Musings on picks, and strings, etc. (LONG).


Silver Supporting Member
I’ve been making myself a little crazy going down the rabbit hole of searching for the perfect pick. It started with ordering and trying out samples from different manufacturers. After putting in a lot of time on this, I found that V-Picks’ lineup had the kind of picks that felt and sounded best to me, as a whole. But Vinni Smith makes what seems like dozens of different models - in a lot of different shapes and thicknesses - although he uses one kind of material (acrylic resin blends). So “the process” of ordering numerous picks to try out shifted to V-Picks.

I now have a lot of different models of V-Picks. I’d settle on one style and thickness, but found myself changing my favorite to another pick the next week - or the next day. For a while I would favor thicker picks because they forced me to play with a lighter touch, which seemed less fatiguing. But then the greater tendency of the really thick models to produce “chirps” on picking the strings soured me on those. I learned to pretty much ignore the chirping if it didn’t get amplified, but sometimes I heard it through the amp. So I went to thinner models. But I’d go back and forth on this.

This went on for a couple of months until I realized several things that have changed my approach to “the quest”. First of all, after playing so many different models, I discovered that I could adapt equally well to different thicknesses, tip styles, and to a lesser degree, to different shapes. The shapes I do well with are the triangular ones; which can be rounded, or pointed, or in between.

Next, I noticed that different picks sounded different on different guitars. I tended to switch favorites when I would switch from on guitar to another. I already had selected a favorite pick for my acoustic that is a model I haven’t ever gravitated towards for my electrics. On the acoustic I prefer a thinner and somewhat larger pick that gives me greater control over dynamics of volume and tonality in my more percussive acoustic style. Then I made the big realization that my electrics were different from one another as well, and I seemed to favor different picks on different guitars.

So the quest for THE ONE perfect pick has gone out the window. Now it depends on the sonic characteristics of each guitar, deriving from their different combinations of tonewoods, pickups, body style and - importantly - strings.
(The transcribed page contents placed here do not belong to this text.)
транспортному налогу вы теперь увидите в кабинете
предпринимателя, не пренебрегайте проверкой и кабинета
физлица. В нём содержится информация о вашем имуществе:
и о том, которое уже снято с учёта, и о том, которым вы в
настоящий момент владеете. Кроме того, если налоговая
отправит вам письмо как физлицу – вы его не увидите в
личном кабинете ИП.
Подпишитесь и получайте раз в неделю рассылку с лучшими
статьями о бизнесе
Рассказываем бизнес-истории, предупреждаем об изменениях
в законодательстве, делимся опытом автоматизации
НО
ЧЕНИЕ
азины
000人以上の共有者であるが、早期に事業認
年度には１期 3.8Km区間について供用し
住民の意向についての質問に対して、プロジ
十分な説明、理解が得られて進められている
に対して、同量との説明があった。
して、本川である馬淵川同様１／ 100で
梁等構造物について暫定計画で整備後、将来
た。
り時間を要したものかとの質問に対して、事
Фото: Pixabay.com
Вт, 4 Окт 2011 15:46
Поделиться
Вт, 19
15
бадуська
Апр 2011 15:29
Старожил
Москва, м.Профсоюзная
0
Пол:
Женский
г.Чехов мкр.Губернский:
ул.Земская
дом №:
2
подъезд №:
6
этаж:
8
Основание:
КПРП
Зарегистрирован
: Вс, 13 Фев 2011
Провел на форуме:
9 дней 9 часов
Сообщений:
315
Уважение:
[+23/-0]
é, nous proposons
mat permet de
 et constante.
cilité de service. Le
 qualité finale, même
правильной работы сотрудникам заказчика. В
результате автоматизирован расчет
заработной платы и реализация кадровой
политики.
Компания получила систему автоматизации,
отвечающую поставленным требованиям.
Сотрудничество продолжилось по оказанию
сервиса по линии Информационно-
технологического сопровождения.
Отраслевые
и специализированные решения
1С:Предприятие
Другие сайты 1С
I’ve come to the conclusion that if I find myself straying very far from a flat EQ on the amp for the guitar to sound right, something needs changing.

On my mellowest sounding guitar (one with a single humbucker in the neck position) what works best is a very thin, pointed pick to get the brightness and articulation needed to keep it from sounding muddy. On a guitar that has a very bright bridge pickup that is too ice-picky with that same pick (a Medium Ultra Light Pointed model), I’ve gone to a thicker pick for it’s darker tone (either a Screamer or Medium Pointed at 2.75mm - thicker than that and I get an amplified chirp). For my T style guitar with flatwounds I can use either a thicker, rounded pick to emphasize the softer tone of the flats and tame the brightness of the plain strings, or a thinner pointier pick to compensate for that softness. And so it goes. Different guitars/strings/pickups etc. call for different picks.

With this selection system I’m now enjoying better tone across the board. This might not work for you, but we’re all different. I hope this is useful to some of you.